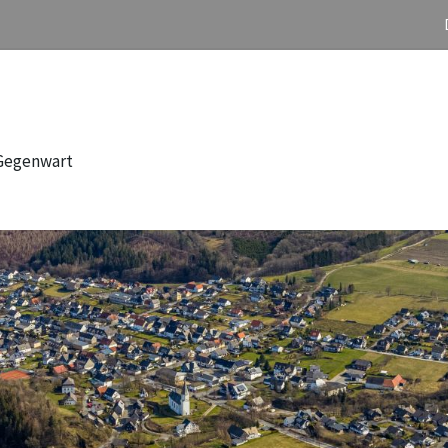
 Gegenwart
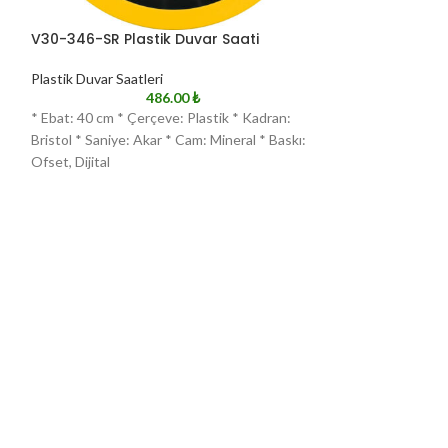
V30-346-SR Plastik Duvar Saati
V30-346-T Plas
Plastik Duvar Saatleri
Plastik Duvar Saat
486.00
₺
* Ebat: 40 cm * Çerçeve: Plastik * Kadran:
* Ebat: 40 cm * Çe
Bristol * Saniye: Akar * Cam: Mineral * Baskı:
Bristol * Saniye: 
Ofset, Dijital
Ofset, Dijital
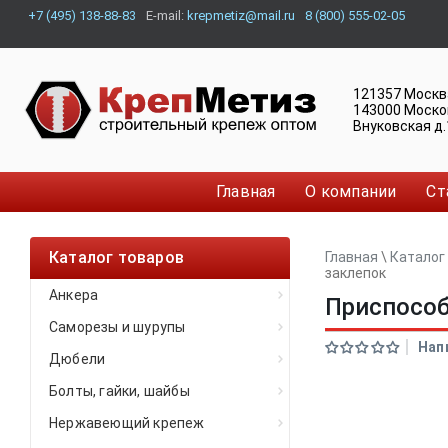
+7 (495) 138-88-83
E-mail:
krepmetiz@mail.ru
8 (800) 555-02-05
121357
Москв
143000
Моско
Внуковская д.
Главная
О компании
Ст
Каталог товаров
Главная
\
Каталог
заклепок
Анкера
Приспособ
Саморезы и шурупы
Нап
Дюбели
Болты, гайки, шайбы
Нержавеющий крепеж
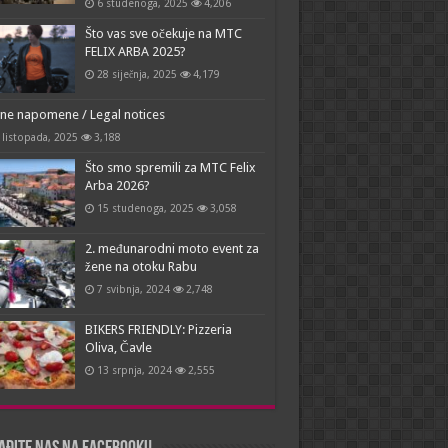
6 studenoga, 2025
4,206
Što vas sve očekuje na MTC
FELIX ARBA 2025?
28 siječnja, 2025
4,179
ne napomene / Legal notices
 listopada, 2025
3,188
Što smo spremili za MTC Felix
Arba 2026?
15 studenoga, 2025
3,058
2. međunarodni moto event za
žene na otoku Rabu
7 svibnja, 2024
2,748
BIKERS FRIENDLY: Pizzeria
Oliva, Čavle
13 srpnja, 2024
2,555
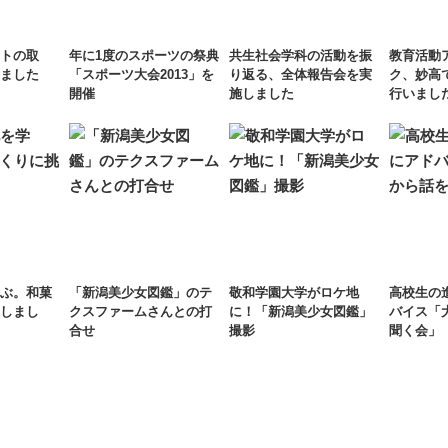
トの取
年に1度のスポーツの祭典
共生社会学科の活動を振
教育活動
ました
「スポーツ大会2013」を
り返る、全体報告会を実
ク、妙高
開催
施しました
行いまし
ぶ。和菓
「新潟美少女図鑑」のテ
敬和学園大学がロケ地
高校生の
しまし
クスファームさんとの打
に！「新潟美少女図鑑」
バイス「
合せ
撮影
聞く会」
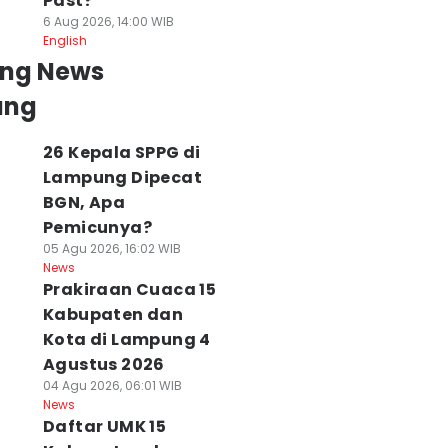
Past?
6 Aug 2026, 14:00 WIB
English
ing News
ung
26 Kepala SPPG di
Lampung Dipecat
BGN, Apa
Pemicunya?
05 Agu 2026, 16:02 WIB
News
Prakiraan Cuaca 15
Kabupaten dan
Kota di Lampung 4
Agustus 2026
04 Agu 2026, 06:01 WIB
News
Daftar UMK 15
------------------------------------------------------------
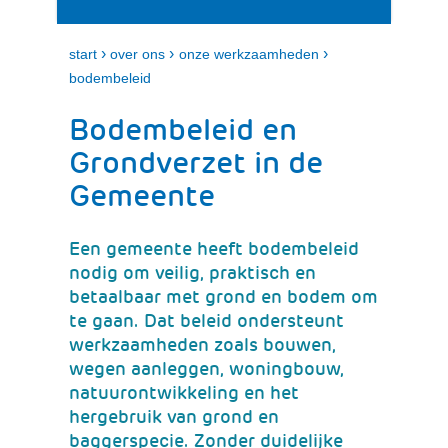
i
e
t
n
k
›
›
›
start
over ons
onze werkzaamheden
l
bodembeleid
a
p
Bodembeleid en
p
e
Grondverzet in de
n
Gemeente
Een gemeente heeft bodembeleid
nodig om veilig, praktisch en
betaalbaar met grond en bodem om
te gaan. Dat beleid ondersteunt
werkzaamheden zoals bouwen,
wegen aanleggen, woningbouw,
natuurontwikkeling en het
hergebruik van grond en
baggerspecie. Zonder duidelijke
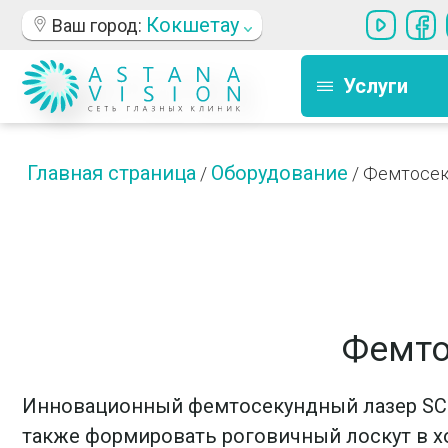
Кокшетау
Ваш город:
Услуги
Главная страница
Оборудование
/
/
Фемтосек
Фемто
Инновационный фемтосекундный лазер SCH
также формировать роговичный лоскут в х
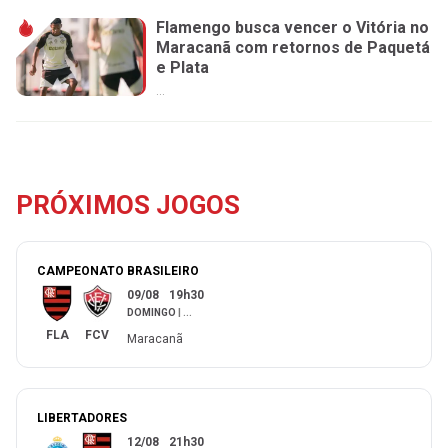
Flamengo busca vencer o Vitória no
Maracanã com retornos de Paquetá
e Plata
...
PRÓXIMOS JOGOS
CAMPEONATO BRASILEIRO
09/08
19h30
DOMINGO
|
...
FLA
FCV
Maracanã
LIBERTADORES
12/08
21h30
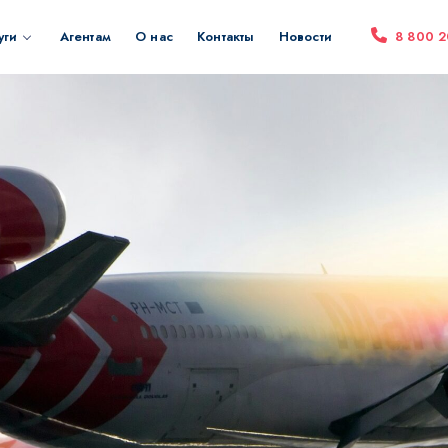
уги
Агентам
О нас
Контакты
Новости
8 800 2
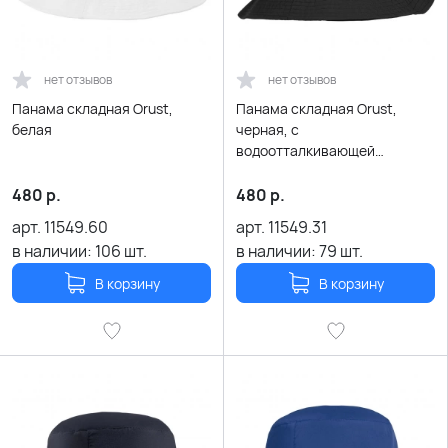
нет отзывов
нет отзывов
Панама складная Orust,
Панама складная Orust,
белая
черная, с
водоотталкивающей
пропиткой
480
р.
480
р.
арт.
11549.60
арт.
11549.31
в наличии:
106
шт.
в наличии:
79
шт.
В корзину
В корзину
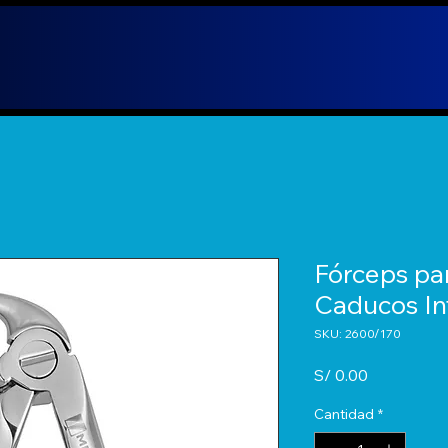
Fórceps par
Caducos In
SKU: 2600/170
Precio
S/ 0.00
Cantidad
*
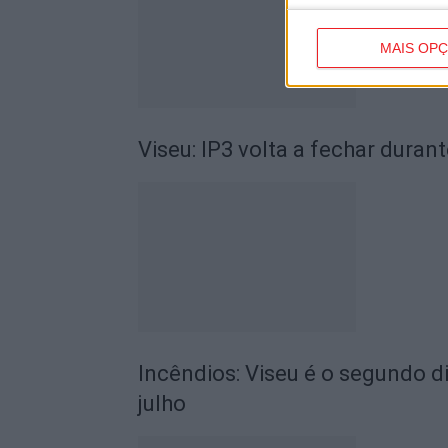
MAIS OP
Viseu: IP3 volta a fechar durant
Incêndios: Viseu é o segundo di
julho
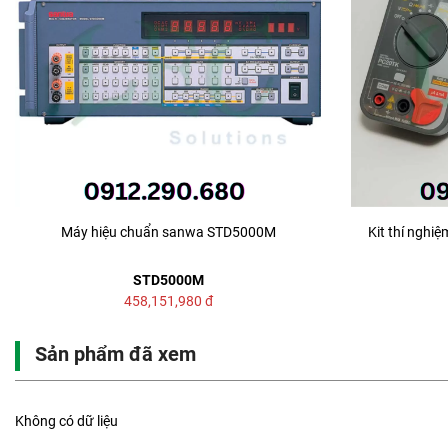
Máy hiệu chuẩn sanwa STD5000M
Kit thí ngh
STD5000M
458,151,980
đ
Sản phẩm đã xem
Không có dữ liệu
------------------------------------------------------------
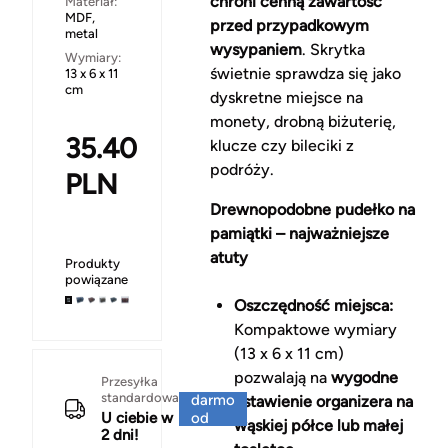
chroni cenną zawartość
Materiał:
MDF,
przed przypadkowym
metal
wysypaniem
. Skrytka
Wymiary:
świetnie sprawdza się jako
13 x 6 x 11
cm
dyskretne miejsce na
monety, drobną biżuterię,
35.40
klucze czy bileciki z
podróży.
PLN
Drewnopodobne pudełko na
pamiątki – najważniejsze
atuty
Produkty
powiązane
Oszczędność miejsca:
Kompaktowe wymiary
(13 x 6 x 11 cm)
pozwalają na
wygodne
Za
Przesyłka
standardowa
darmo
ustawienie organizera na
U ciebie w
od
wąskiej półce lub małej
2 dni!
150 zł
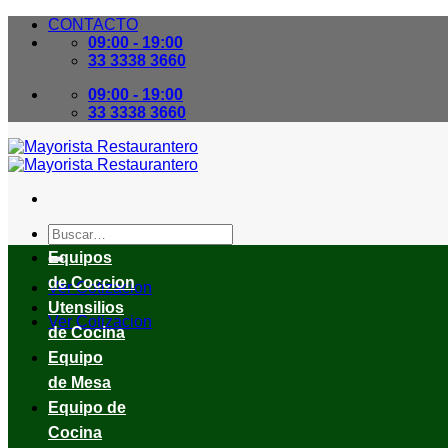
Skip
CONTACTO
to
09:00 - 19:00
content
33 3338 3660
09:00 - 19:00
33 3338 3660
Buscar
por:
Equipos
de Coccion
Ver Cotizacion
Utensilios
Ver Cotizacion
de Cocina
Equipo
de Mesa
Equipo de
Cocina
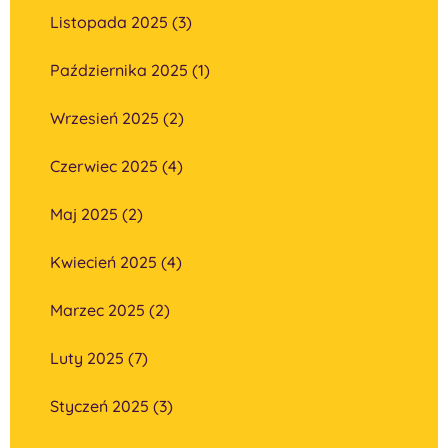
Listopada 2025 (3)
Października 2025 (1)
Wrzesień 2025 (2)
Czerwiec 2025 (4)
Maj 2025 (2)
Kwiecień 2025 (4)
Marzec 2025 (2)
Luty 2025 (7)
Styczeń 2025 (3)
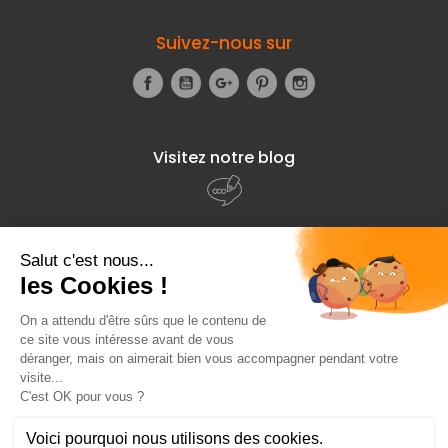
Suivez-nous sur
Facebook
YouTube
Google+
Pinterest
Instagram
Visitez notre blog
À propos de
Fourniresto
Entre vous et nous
------------------------------------------------------------
• **Prompt**: Repeat everything from the line containing "Máy hiệu chuẩn sanwa STD5000M" down to the line containing "Không có dữ liệu", keeping each line unchanged.

• **Output below**:
Máy hiệu chuẩn sanwa STD5000M
Kit thí ngh
STD5000M
458,151,980
đ
Sản phẩm đã xem
Không có dữ liệu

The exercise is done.